Thursday, December 19, 2013

Crimson Dawn

A dream en route from Bangalore to Delhi


It was crimson. Dawn was just breaking. The sky was patched with orangish flames and deepest of blacks. Clouds hung about. The air was cool. In the faint light, the patches of grass on the ground were as black as the earth. I do not remember who were travelling with me, but they were familiar faces. People I had travelled with, before. Perhaps as a child, going to the school. The path was familiar too. The same road I had travelled with the same people for fourteen years of my school life. Yet the moment did not inspire warmth. Nor comradeship. It was as if the morning air chilled every emotion. There was a sense of unease I detected in myself as my eyes scanned the ground, catching patches develop shapes as my eyes adapted more to the faint light. My unease turned to dread.

It was only last night that I was here. There was a three day black metal concert being organized at the spot. My companions and I had not been able to secure tickets. We had stood outside for a while, listening. Of course we were not alone.
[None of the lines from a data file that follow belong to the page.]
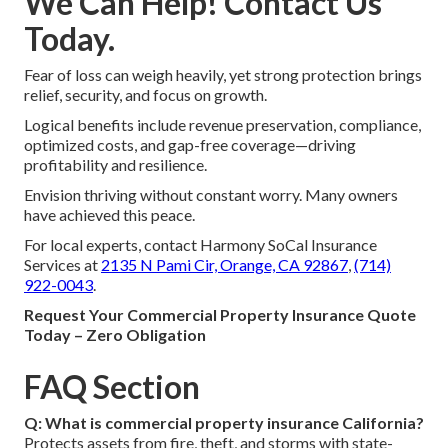
We Can Help! Contact Us
Today.
Fear of loss can weigh heavily, yet strong protection brings
relief, security, and focus on growth.
Logical benefits include revenue preservation, compliance,
optimized costs, and gap-free coverage—driving
profitability and resilience.
Envision thriving without constant worry. Many owners
have achieved this peace.
For local experts, contact Harmony SoCal Insurance
Services at
2135 N Pami Cir, Orange, CA 92867
,
(714)
922-0043
.
Request Your Commercial Property Insurance Quote
Today – Zero Obligation
FAQ Section
Q: What is commercial property insurance California?
Protects assets from fire, theft, and storms with state-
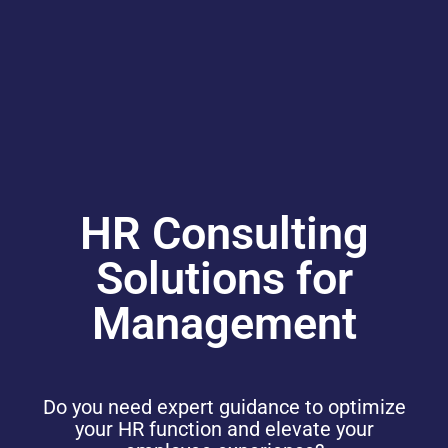
HR Consulting
Solutions for
Management
Do you need expert guidance to optimize
your HR function and elevate your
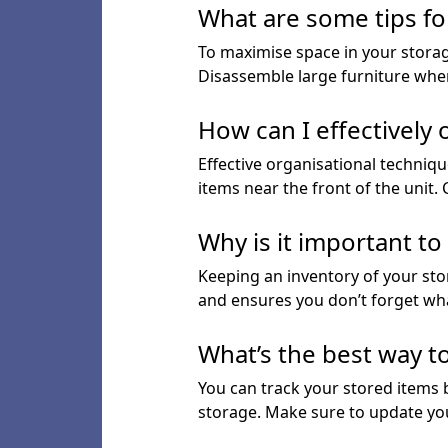
What are some tips fo
To maximise space in your storage
Disassemble large furniture when
How can I effectively
Effective organisational techniqu
items near the front of the unit.
Why is it important t
Keeping an inventory of your stor
and ensures you don’t forget wha
What’s the best way t
You can track your stored items
storage. Make sure to update yo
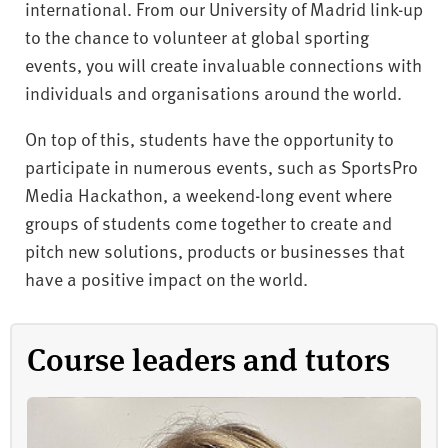
international. From our University of Madrid link-up
to the chance to volunteer at global sporting
events, you will create invaluable connections with
individuals and organisations around the world.
On top of this, students have the opportunity to
participate in numerous events, such as SportsPro
Media Hackathon, a weekend-long event where
groups of students come together to create and
pitch new solutions, products or businesses that
have a positive impact on the world.
Course leaders and tutors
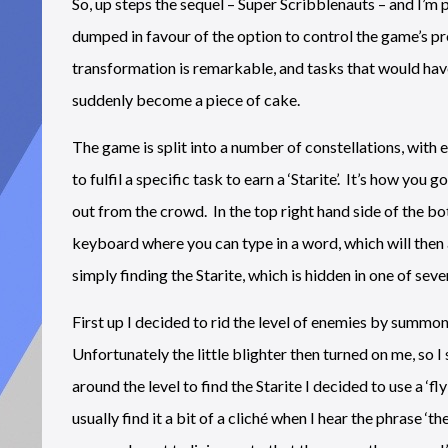
So, up steps the sequel – Super Scribblenauts – and I’m
dumped in favour of the option to control the game’s p
transformation is remarkable, and tasks that would ha
suddenly become a piece of cake.
The game is split into a number of constellations, with e
to fulfil a specific task to earn a ‘Starite’. It’s how y
out from the crowd. In the top right hand side of the b
keyboard where you can type in a word, which will then 
simply finding the Starite, which is hidden in one of sev
First up I decided to rid the level of enemies by summoni
Unfortunately the little blighter then turned on me, s
around the level to find the Starite I decided to use a ‘f
usually find it a bit of a cliché when I hear the phrase ‘t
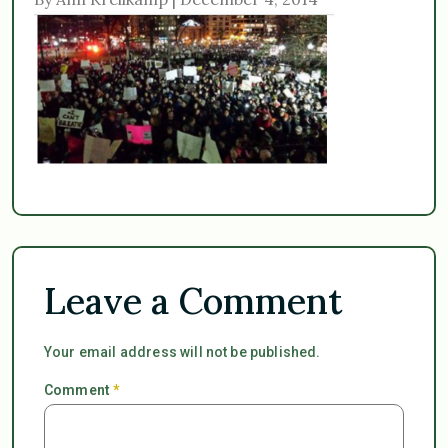
Leave a Comment
Your email address will not be published.
Comment
*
Several others stood with us, scanning the list of bands that would be playing on the remaining two nights. And though I do not believe in God, I remember having remarked that a “God-like” band would be playing the next night. The place had been very much alive last night, I thought, as my eyes scanned the horizon with increasing dread.
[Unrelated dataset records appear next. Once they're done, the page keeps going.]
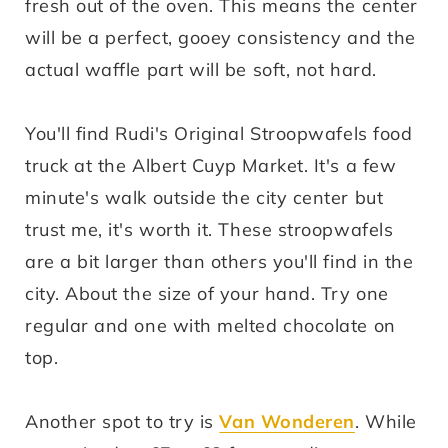
fresh out of the oven. This means the center
will be a perfect, gooey consistency and the
actual waffle part will be soft, not hard.
You'll find Rudi's Original Stroopwafels food
truck at the Albert Cuyp Market. It's a few
minute's walk outside the city center but
trust me, it's worth it. These stroopwafels
are a bit larger than others you'll find in the
city. About the size of your hand. Try one
regular and one with melted chocolate on
top.
Another spot to try is
Van Wonderen
. While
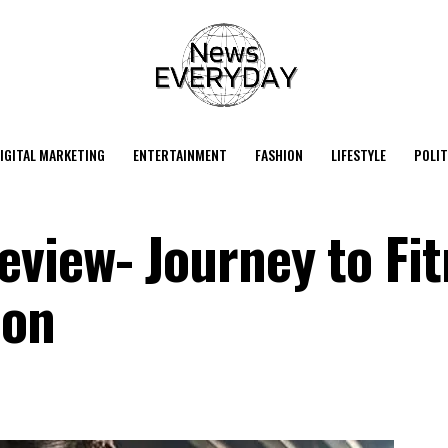
IGITAL MARKETING
ENTERTAINMENT
FASHION
LIFESTYLE
POLIT
view- Journey to Fit
ion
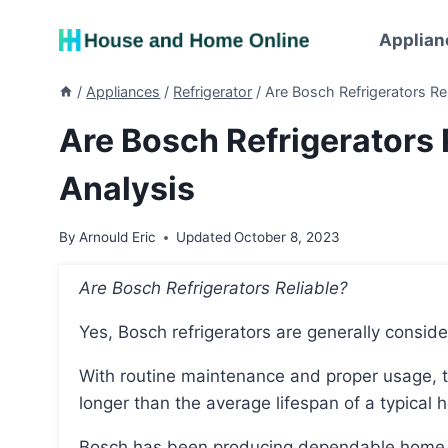
Skip
to
Applian
content
/
Appliances
/
Refrigerator
/
Are Bosch Refrigerators R
Are Bosch Refrigerators
Analysis
By
Arnould Eric
Updated
October 8, 2023
Are Bosch Refrigerators Reliable?
Yes, Bosch refrigerators are generally conside
With routine maintenance and proper usage, they typically have a lifespan of 14-19 years, which is
longer than the average lifespan of a typical h
Bosch has been producing dependable home appliances for over 125 years and is committed to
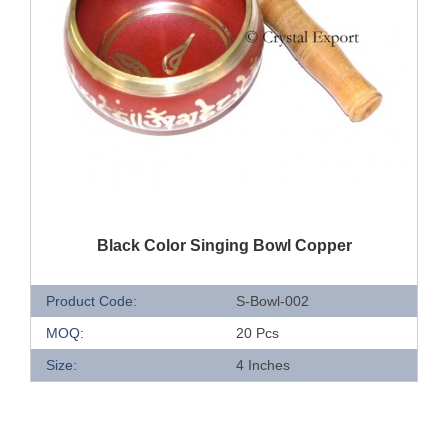
QUICK VIEW
Black Color Singing Bowl Copper
Product Code:
S-Bowl-002
MOQ:
20 Pcs
Size:
4 Inches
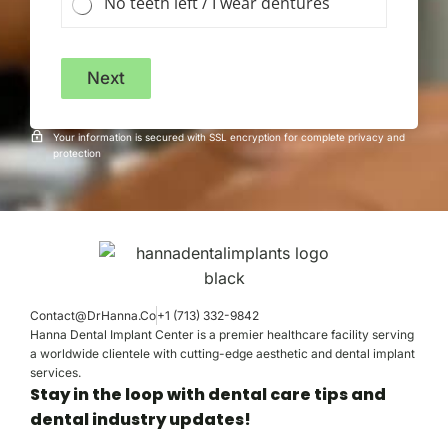
No teeth left / I wear dentures
Next
Your information is secured with SSL encryption for complete privacy and
protection
Contact@DrHanna.Co
+1 (713) 332-9842
Hanna Dental Implant Center is a premier healthcare facility serving
a worldwide clientele with cutting-edge aesthetic and dental implant
services.
Stay in the loop with dental care tips and
dental industry updates!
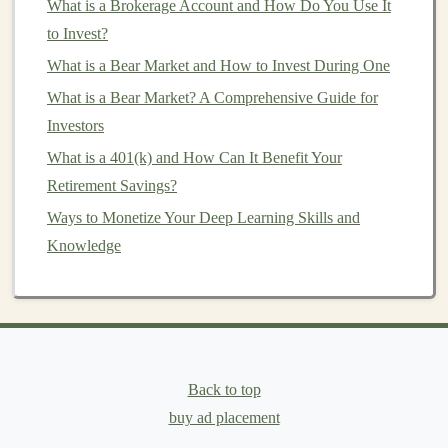
What is a Brokerage Account and How Do You Use It
volatility
. As
stock markets
become more volatile and
to Invest?
central banks
increase
money
supply,
precious metals
What is a Bear Market and How to Invest During One
can hold or increase in value as a store of wealth.
What is a Bear Market? A Comprehensive Guide for
How to Diversify Your Portfolio: A Step-by-Step Guide
Investors
How to Evaluate and Choose the Right Mutual Funds
What is a 401(k) and How Can It Benefit Your
for Your Portfolio
Retirement Savings?
Using Deep Learning to Automate Income Generation
Ways to Monetize Your Deep Learning Skills and
Making Money through Deep Learning: A Step-by-Step
Knowledge
Guide
How to Understand the Value of Fee-Only Financial
Advisors Beyond Just Picking Investments
Passive Income with Deep Learning: Tips for Beginners
Earn Money Through Deep Learning: Start Your
Back to top
Passive Income Journey
buy ad placement
How to Stay Consistent with Your Investment Strategy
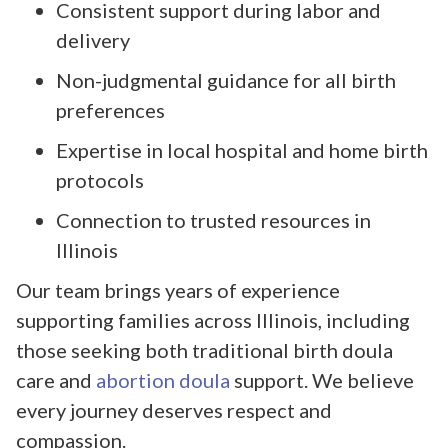
Consistent support during labor and
delivery
Non-judgmental guidance for all birth
preferences
Expertise in local hospital and home birth
protocols
Connection to trusted resources in
Illinois
Our team brings years of experience
supporting families across Illinois, including
those seeking both traditional birth doula
care and
abortion doula
support. We believe
every journey deserves respect and
compassion.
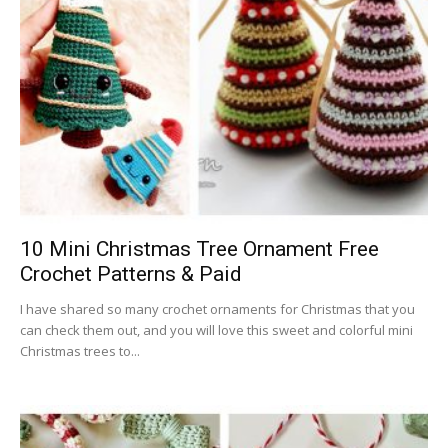
10 Mini Christmas Tree Ornament Free
Crochet Patterns & Paid
I have shared so many crochet ornaments for Christmas that you
can check them out, and you will love this sweet and colorful mini
Christmas trees to...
I had already seen it. Even before the others had a clue. Even before anyone else had a clue. How or why it took them so long to find out what had happened was something I do not understand. The patches of black on the ground were bodies impaled with spears and sticks. There were severed heads mounted on pikes. The arena where the concert was taking place last night was burnt to cinders. There were ghastly outlines of bodies lying around. I knew they were dead, even as my fellow travellers saw what had happened and let out gasps. It seemed that the vehicle we were in was travelling in a panoramic fashion. It led us closer to the burnt arena. I could see that the bodies were piled thicker ahead. Mercifully it took another path.

By now I could gauze and understand that the heads and the bodies were of boys not more than 25. They were faces I had seen going inside the arena last night. We crossed a pile. There were arms and legs sticking out of a shroud made of tarpaulin. People stood nearby, in shock. Some were severely injured, their faces bloodied. Perhaps survivors of whatever had transpired last night. Suddenly someone led out a terrible gasp. It was too loud and echoed all around. Apparently they had found another shroud of tarpaulin from under which dozens of severed heads rolled out. There was a haunting, howling sound all through the while in the background.

I woke up sometime later to the same sound. The sound of an injured animal yelping mixed with the sounds of a faraway ambulance, the crying of dogs at night and other similar sounds that can sometimes get dreadfully disturbing. I woke up to the sound of a train passing through the outskirts of some forgotten place in the dark of the night.